Entries drawn from a collection:
----

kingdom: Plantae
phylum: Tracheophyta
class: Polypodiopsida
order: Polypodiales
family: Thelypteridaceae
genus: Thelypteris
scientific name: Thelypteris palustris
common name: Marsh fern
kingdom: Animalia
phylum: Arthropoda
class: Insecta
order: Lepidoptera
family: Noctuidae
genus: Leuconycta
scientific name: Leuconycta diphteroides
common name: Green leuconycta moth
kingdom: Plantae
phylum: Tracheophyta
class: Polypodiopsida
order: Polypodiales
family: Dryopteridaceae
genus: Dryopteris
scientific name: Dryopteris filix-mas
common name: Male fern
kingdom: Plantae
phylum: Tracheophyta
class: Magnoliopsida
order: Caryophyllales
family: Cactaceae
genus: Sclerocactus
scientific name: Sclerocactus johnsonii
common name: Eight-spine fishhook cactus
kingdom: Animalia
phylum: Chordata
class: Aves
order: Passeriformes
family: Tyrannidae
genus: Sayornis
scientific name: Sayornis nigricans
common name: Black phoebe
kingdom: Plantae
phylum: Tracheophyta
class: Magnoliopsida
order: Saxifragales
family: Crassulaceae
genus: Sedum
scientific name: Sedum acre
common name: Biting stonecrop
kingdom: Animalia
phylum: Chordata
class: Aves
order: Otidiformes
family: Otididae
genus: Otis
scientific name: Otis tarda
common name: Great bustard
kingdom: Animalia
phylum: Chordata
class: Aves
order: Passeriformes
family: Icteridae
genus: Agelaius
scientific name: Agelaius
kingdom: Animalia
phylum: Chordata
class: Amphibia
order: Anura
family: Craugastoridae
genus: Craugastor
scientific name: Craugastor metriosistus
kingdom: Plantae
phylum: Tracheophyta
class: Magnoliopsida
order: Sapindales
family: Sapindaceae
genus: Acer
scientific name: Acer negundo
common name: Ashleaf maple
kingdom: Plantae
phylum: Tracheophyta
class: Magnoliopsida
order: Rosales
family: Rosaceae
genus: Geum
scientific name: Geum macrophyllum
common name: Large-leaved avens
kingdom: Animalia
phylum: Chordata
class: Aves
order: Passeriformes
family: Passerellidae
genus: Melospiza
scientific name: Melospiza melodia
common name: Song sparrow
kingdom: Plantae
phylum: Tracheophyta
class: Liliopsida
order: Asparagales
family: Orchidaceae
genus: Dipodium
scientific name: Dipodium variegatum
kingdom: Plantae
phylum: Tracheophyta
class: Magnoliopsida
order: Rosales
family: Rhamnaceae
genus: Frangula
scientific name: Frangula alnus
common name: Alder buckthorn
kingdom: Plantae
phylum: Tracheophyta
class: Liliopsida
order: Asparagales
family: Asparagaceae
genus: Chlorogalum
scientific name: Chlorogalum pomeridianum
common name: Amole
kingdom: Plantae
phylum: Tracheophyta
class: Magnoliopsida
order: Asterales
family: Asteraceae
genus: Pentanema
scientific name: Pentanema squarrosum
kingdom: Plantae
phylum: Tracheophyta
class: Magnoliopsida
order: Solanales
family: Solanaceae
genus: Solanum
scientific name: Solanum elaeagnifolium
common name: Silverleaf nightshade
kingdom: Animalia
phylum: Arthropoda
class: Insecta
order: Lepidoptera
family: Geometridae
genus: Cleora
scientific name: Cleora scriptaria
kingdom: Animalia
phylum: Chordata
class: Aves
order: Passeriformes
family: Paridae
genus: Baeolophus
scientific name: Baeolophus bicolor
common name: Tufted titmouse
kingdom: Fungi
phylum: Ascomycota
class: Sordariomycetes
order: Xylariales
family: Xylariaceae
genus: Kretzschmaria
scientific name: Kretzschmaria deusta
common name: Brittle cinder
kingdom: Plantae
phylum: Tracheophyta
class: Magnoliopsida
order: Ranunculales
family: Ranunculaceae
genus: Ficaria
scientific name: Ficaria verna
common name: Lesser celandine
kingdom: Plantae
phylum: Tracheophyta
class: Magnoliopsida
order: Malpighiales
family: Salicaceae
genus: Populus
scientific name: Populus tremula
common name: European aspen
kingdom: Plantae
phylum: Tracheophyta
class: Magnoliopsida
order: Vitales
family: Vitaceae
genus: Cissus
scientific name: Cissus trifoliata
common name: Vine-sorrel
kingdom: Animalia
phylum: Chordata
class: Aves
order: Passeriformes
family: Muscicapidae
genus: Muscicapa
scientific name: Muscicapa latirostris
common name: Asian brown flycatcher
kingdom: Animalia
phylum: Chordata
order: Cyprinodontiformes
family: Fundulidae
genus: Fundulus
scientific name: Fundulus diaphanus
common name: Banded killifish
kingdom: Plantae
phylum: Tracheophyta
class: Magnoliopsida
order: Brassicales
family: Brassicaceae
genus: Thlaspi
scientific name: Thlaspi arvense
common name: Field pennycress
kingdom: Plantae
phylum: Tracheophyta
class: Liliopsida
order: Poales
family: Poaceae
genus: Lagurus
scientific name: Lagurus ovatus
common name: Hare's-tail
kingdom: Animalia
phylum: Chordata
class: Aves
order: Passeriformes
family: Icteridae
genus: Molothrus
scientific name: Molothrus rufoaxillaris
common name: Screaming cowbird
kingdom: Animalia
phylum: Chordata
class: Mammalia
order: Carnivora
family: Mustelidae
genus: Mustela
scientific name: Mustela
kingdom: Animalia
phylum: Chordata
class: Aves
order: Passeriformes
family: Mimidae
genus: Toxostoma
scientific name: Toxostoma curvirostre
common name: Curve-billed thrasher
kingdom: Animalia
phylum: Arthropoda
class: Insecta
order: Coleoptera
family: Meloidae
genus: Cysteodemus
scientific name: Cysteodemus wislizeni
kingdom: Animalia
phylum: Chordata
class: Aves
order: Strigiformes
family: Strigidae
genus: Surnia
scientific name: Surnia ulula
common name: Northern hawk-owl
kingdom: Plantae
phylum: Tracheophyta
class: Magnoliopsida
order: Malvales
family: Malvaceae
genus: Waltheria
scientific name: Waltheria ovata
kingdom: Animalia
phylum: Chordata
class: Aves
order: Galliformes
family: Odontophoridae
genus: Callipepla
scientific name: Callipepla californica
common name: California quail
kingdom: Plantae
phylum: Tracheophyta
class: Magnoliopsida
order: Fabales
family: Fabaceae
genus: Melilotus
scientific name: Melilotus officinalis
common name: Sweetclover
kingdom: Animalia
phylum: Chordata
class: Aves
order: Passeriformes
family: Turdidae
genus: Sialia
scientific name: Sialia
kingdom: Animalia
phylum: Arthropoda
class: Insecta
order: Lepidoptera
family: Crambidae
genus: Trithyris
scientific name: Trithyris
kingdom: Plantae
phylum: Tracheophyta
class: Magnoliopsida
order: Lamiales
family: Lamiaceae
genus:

----

Do this: Can you print every line of the material above, word for word and in the same order?

Finished task:
kingdom: Plantae
phylum: Tracheophyta
class: Polypodiopsida
order: Polypodiales
family: Thelypteridaceae
genus: Thelypteris
scientific name: Thelypteris palustris
common name: Marsh fern
kingdom: Animalia
phylum: Arthropoda
class: Insecta
order: Lepidoptera
family: Noctuidae
genus: Leuconycta
scientific name: Leuconycta diphteroides
common name: Green leuconycta moth
kingdom: Plantae
phylum: Tracheophyta
class: Polypodiopsida
order: Polypodiales
family: Dryopteridaceae
genus: Dryopteris
scientific name: Dryopteris filix-mas
common name: Male fern
kingdom: Plantae
phylum: Tracheophyta
class: Magnoliopsida
order: Caryophyllales
family: Cactaceae
genus: Sclerocactus
scientific name: Sclerocactus johnsonii
common name: Eight-spine fishhook cactus
kingdom: Animalia
phylum: Chordata
class: Aves
order: Passeriformes
family: Tyrannidae
genus: Sayornis
scientific name: Sayornis nigricans
common name: Black phoebe
kingdom: Plantae
phylum: Tracheophyta
class: Magnoliopsida
order: Saxifragales
family: Crassulaceae
genus: Sedum
scientific name: Sedum acre
common name: Biting stonecrop
kingdom: Animalia
phylum: Chordata
class: Aves
order: Otidiformes
family: Otididae
genus: Otis
scientific name: Otis tarda
common name: Great bustard
kingdom: Animalia
phylum: Chordata
class: Aves
order: Passeriformes
family: Icteridae
genus: Agelaius
scientific name: Agelaius
kingdom: Animalia
phylum: Chordata
class: Amphibia
order: Anura
family: Craugastoridae
genus: Craugastor
scientific name: Craugastor metriosistus
kingdom: Plantae
phylum: Tracheophyta
class: Magnoliopsida
order: Sapindales
family: Sapindaceae
genus: Acer
scientific name: Acer negundo
common name: Ashleaf maple
kingdom: Plantae
phylum: Tracheophyta
class: Magnoliopsida
order: Rosales
family: Rosaceae
genus: Geum
scientific name: Geum macrophyllum
common name: Large-leaved avens
kingdom: Animalia
phylum: Chordata
class: Aves
order: Passeriformes
family: Passerellidae
genus: Melospiza
scientific name: Melospiza melodia
common name: Song sparrow
kingdom: Plantae
phylum: Tracheophyta
class: Liliopsida
order: Asparagales
family: Orchidaceae
genus: Dipodium
scientific name: Dipodium variegatum
kingdom: Plantae
phylum: Tracheophyta
class: Magnoliopsida
order: Rosales
family: Rhamnaceae
genus: Frangula
scientific name: Frangula alnus
common name: Alder buckthorn
kingdom: Plantae
phylum: Tracheophyta
class: Liliopsida
order: Asparagales
family: Asparagaceae
genus: Chlorogalum
scientific name: Chlorogalum pomeridianum
common name: Amole
kingdom: Plantae
phylum: Tracheophyta
class: Magnoliopsida
order: Asterales
family: Asteraceae
genus: Pentanema
scientific name: Pentanema squarrosum
kingdom: Plantae
phylum: Tracheophyta
class: Magnoliopsida
order: Solanales
family: Solanaceae
genus: Solanum
scientific name: Solanum elaeagnifolium
common name: Silverleaf nightshade
kingdom: Animalia
phylum: Arthropoda
class: Insecta
order: Lepidoptera
family: Geometridae
genus: Cleora
scientific name: Cleora scriptaria
kingdom: Animalia
phylum: Chordata
class: Aves
order: Passeriformes
family: Paridae
genus: Baeolophus
scientific name: Baeolophus bicolor
common name: Tufted titmouse
kingdom: Fungi
phylum: Ascomycota
class: Sordariomycetes
order: Xylariales
family: Xylariaceae
genus: Kretzschmaria
scientific name: Kretzschmaria deusta
common name: Brittle cinder
kingdom: Plantae
phylum: Tracheophyta
class: Magnoliopsida
order: Ranunculales
family: Ranunculaceae
genus: Ficaria
scientific name: Ficaria verna
common name: Lesser celandine
kingdom: Plantae
phylum: Tracheophyta
class: Magnoliopsida
order: Malpighiales
family: Salicaceae
genus: Populus
scientific name: Populus tremula
common name: European aspen
kingdom: Plantae
phylum: Tracheophyta
class: Magnoliopsida
order: Vitales
family: Vitaceae
genus: Cissus
scientific name: Cissus trifoliata
common name: Vine-sorrel
kingdom: Animalia
phylum: Chordata
class: Aves
order: Passeriformes
family: Muscicapidae
genus: Muscicapa
scientific name: Muscicapa latirostris
common name: Asian brown flycatcher
kingdom: Animalia
phylum: Chordata
order: Cyprinodontiformes
family: Fundulidae
genus: Fundulus
scientific name: Fundulus diaphanus
common name: Banded killifish
kingdom: Plantae
phylum: Tracheophyta
class: Magnoliopsida
order: Brassicales
family: Brassicaceae
genus: Thlaspi
scientific name: Thlaspi arvense
common name: Field pennycress
kingdom: Plantae
phylum: Tracheophyta
class: Liliopsida
order: Poales
family: Poaceae
genus: Lagurus
scientific name: Lagurus ovatus
common name: Hare's-tail
kingdom: Animalia
phylum: Chordata
class: Aves
order: Passeriformes
family: Icteridae
genus: Molothrus
scientific name: Molothrus rufoaxillaris
common name: Screaming cowbird
kingdom: Animalia
phylum: Chordata
class: Mammalia
order: Carnivora
family: Mustelidae
genus: Mustela
scientific name: Mustela
kingdom: Animalia
phylum: Chordata
class: Aves
order: Passeriformes
family: Mimidae
genus: Toxostoma
scientific name: Toxostoma curvirostre
common name: Curve-billed thrasher
kingdom: Animalia
phylum: Arthropoda
class: Insecta
order: Coleoptera
family: Meloidae
genus: Cysteodemus
scientific name: Cysteodemus wislizeni
kingdom: Animalia
phylum: Chordata
class: Aves
order: Strigiformes
family: Strigidae
genus: Surnia
scientific name: Surnia ulula
common name: Northern hawk-owl
kingdom: Plantae
phylum: Tracheophyta
class: Magnoliopsida
order: Malvales
family: Malvaceae
genus: Waltheria
scientific name: Waltheria ovata
kingdom: Animalia
phylum: Chordata
class: Aves
order: Galliformes
family: Odontophoridae
genus: Callipepla
scientific name: Callipepla californica
common name: California quail
kingdom: Plantae
phylum: Tracheophyta
class: Magnoliopsida
order: Fabales
family: Fabaceae
genus: Melilotus
scientific name: Melilotus officinalis
common name: Sweetclover
kingdom: Animalia
phylum: Chordata
class: Aves
order: Passeriformes
family: Turdidae
genus: Sialia
scientific name: Sialia
kingdom: Animalia
phylum: Arthropoda
class: Insecta
order: Lepidoptera
family: Crambidae
genus: Trithyris
scientific name: Trithyris
kingdom: Plantae
phylum: Tracheophyta
class: Magnoliopsida
order: Lamiales
family: Lamiaceae
genus:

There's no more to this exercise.